Si dirà: va bene ma quella del capo dello Stato è una figura simbolica. E’ la più classica delle mezze bugie; la Costituzione gli affida un ruolo di equilibrio e ne fissa pedissequamente funzioni e limiti. Ma l’ampiezza di questi compiti dipende sempre dalla persona cui vengono conferiti. Basti pensare a Napolitano che, complici le contingenze storico-economiche e l’inadeguatezza dei partiti attuali, ha sempre interpretato in modo estensivo i propri poteri, portando alcuni analisti di parte avversa a parlare di un presidenzialismo de facto e a coniare il nomignolo di “Re Giorgio”. Il tutto, però, nel pieno rispetto della nostra legge fondamentale. Per questo, oggi più che mai, servirebbe un Presidente al passo coi tempi. In grado, in primo luogo, di garantire il completamento di quel processo riformista che l’Europa ci chiede. E poi di comprendere a pieno i mutamenti sociali, specie quelli che avvengono tra i giovani.

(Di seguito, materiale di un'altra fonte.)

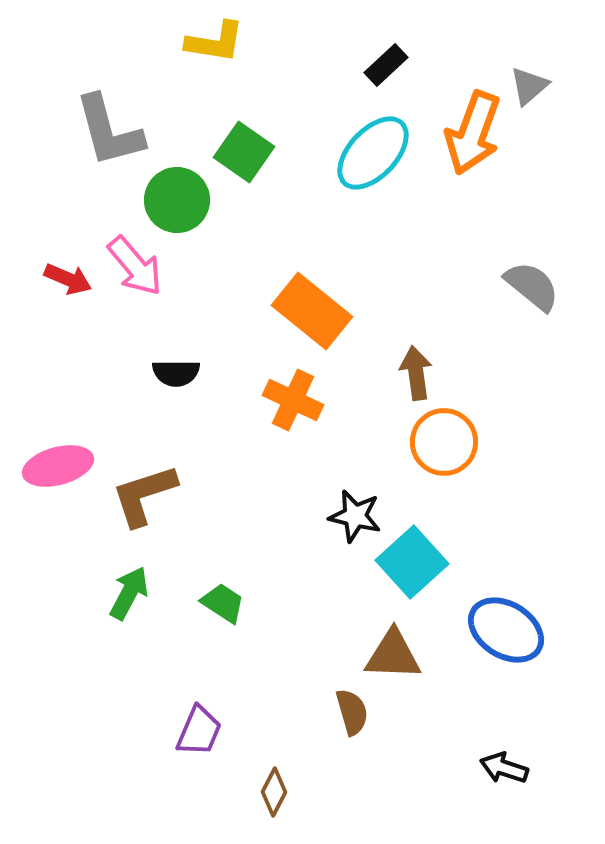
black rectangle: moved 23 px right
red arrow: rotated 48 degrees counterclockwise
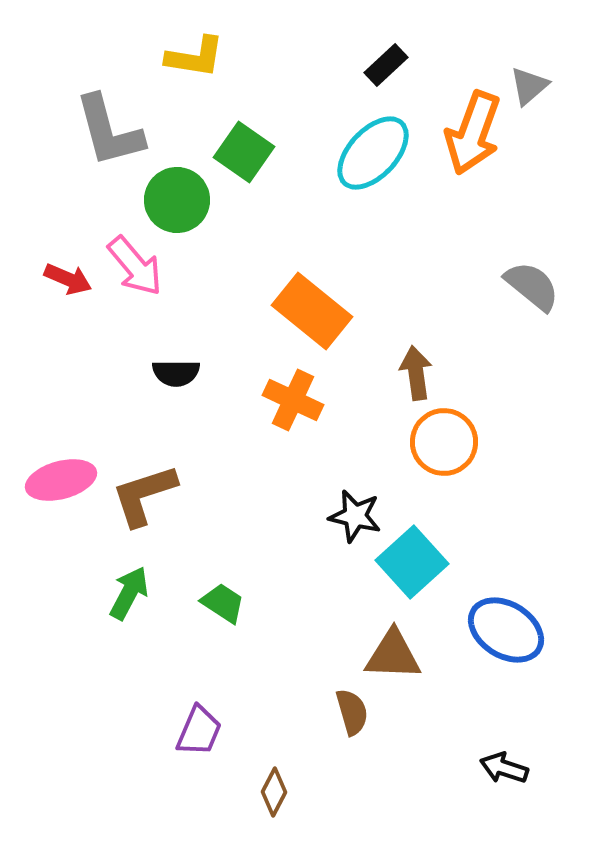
yellow L-shape: moved 20 px left, 15 px down
pink ellipse: moved 3 px right, 14 px down
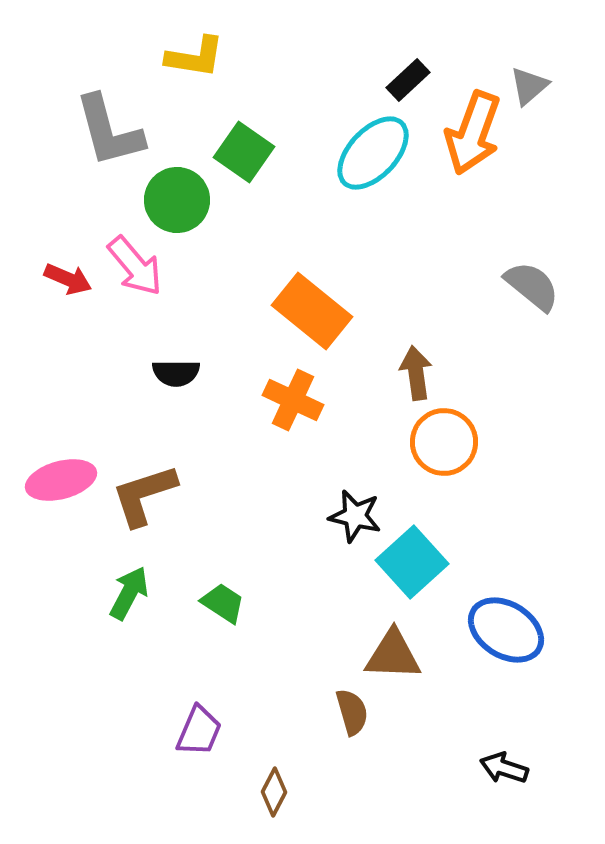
black rectangle: moved 22 px right, 15 px down
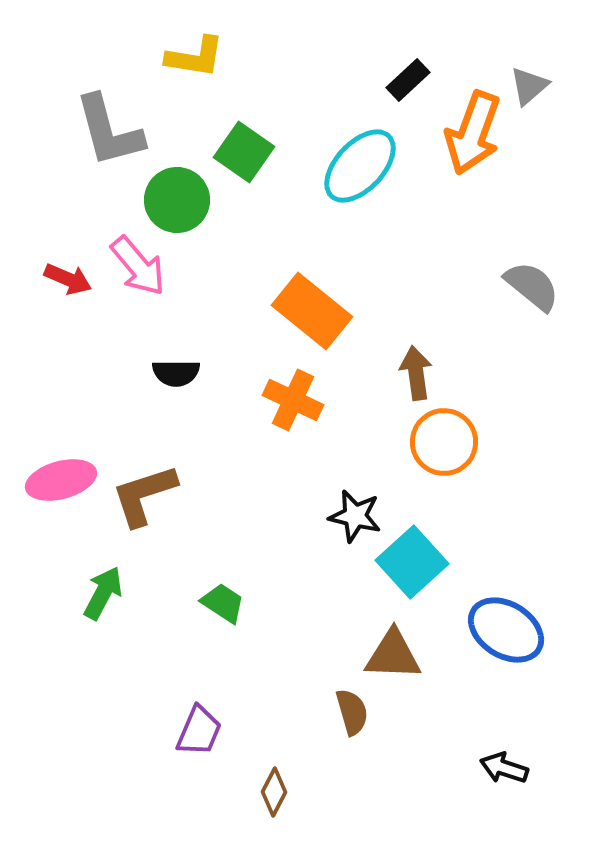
cyan ellipse: moved 13 px left, 13 px down
pink arrow: moved 3 px right
green arrow: moved 26 px left
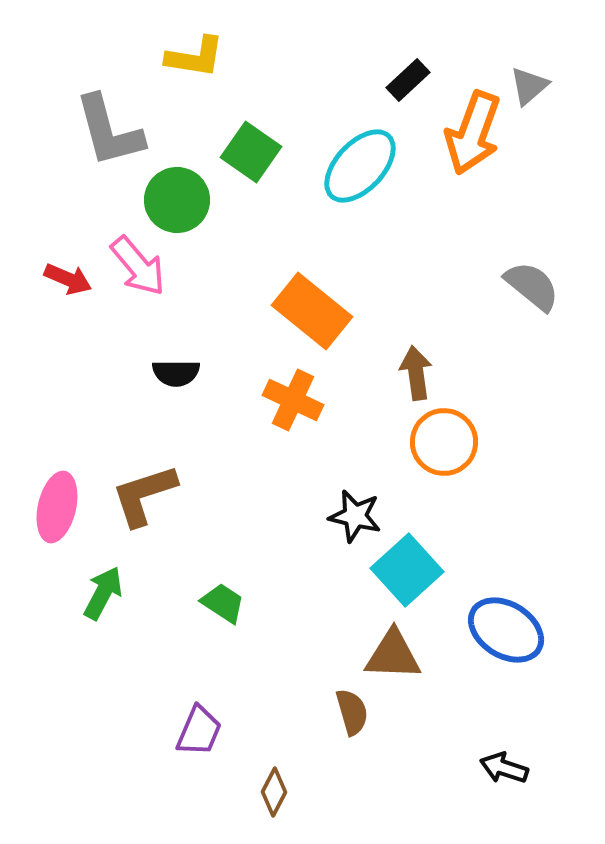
green square: moved 7 px right
pink ellipse: moved 4 px left, 27 px down; rotated 62 degrees counterclockwise
cyan square: moved 5 px left, 8 px down
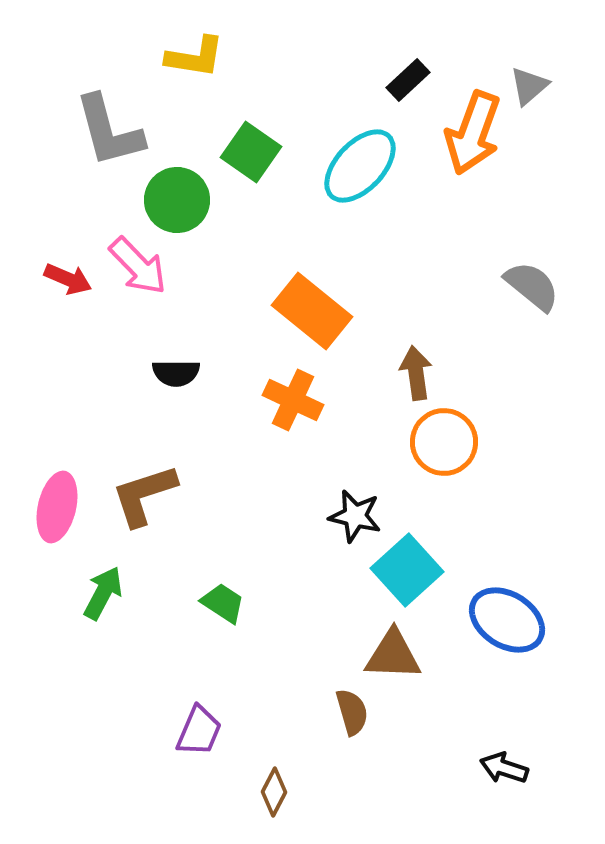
pink arrow: rotated 4 degrees counterclockwise
blue ellipse: moved 1 px right, 10 px up
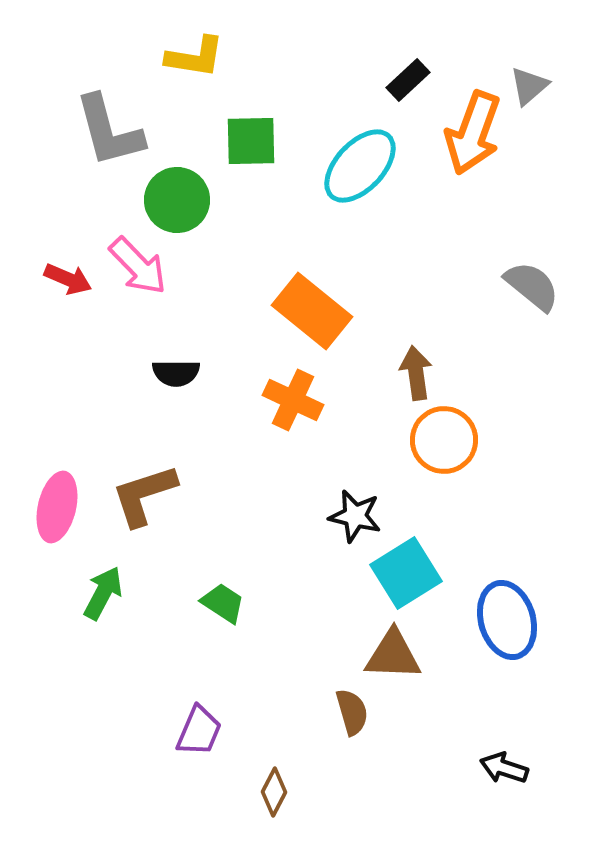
green square: moved 11 px up; rotated 36 degrees counterclockwise
orange circle: moved 2 px up
cyan square: moved 1 px left, 3 px down; rotated 10 degrees clockwise
blue ellipse: rotated 42 degrees clockwise
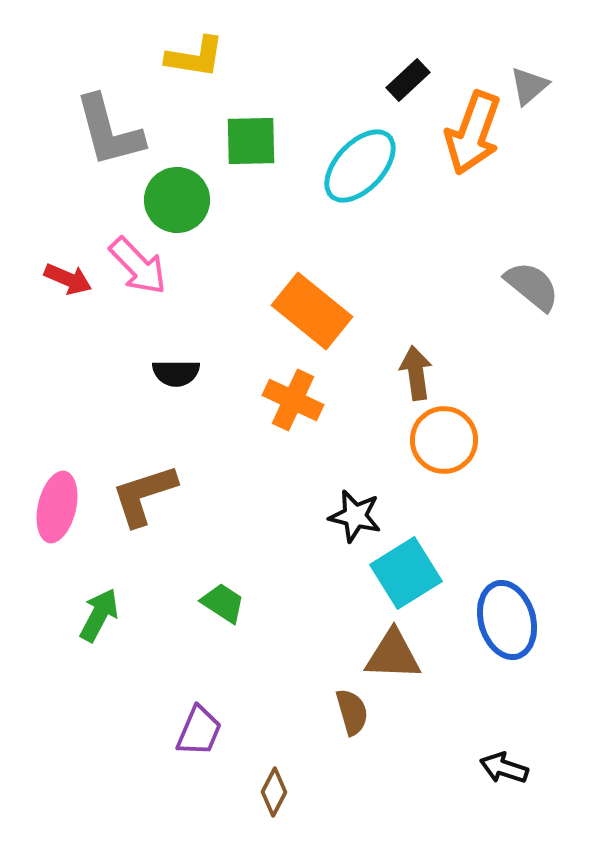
green arrow: moved 4 px left, 22 px down
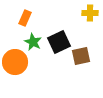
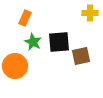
black square: rotated 20 degrees clockwise
orange circle: moved 4 px down
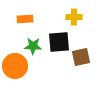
yellow cross: moved 16 px left, 4 px down
orange rectangle: moved 1 px down; rotated 63 degrees clockwise
green star: moved 4 px down; rotated 24 degrees counterclockwise
brown square: moved 1 px down
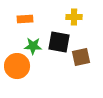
black square: rotated 15 degrees clockwise
orange circle: moved 2 px right
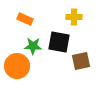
orange rectangle: rotated 28 degrees clockwise
brown square: moved 4 px down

C’è una fascia della popolazione che in passato ha ottenuto diritti e privilegi e ce ne è un’altra che sgomita per emergere. Mai come oggi si affrontano padri e figli, fratelli maggiori e minori, per mantenere lo status quo (da un lato) e per averne uno nuovo (dall’altro). E allora il dato anagrafico torna a essere importante. Ci si chiede se politici di lungo corso come Amato (76 anni), Prodi (75) o Mattarella (73), giusto per fare tre dei nomi più papabili per il Colle, siano in grado di comprendere appieno questo aspetto. In tale ottica preoccupano le promesse di un’elezione celere, già decisa nelle consultazioni di questi giorni, fatte dal premier Matteo Renzi. Vero è che il gap istituzionale va colmato il prima possibile.

Ma il rischio concreto, quando ci sono in ballo i partiti, è che la nomina dell’inquilino del Quirinale si trasformi in un mero compromesso, seguendo il criterio del “non scontenta nessuno” rispetto a quello della scelta migliore. Così è stato nella maggior parte dei casi, salvo poche, rare eccezioni.  Ma così non può essere oggi, se veramente si vuole inserire la parola “rinnovamento” nei dizionari di Palazzo. Inutile girarci intorno: la Terza Repubblica – che si appresta a nascere con l’imprimatur di una nuova Carta costituzionale – deve imboccare subito la direzione giusta, con un capo dello Stato forte, legittimato da un ampio ma non meccanico consenso e con idee giovani. O sarà l’ennesima occasione persa.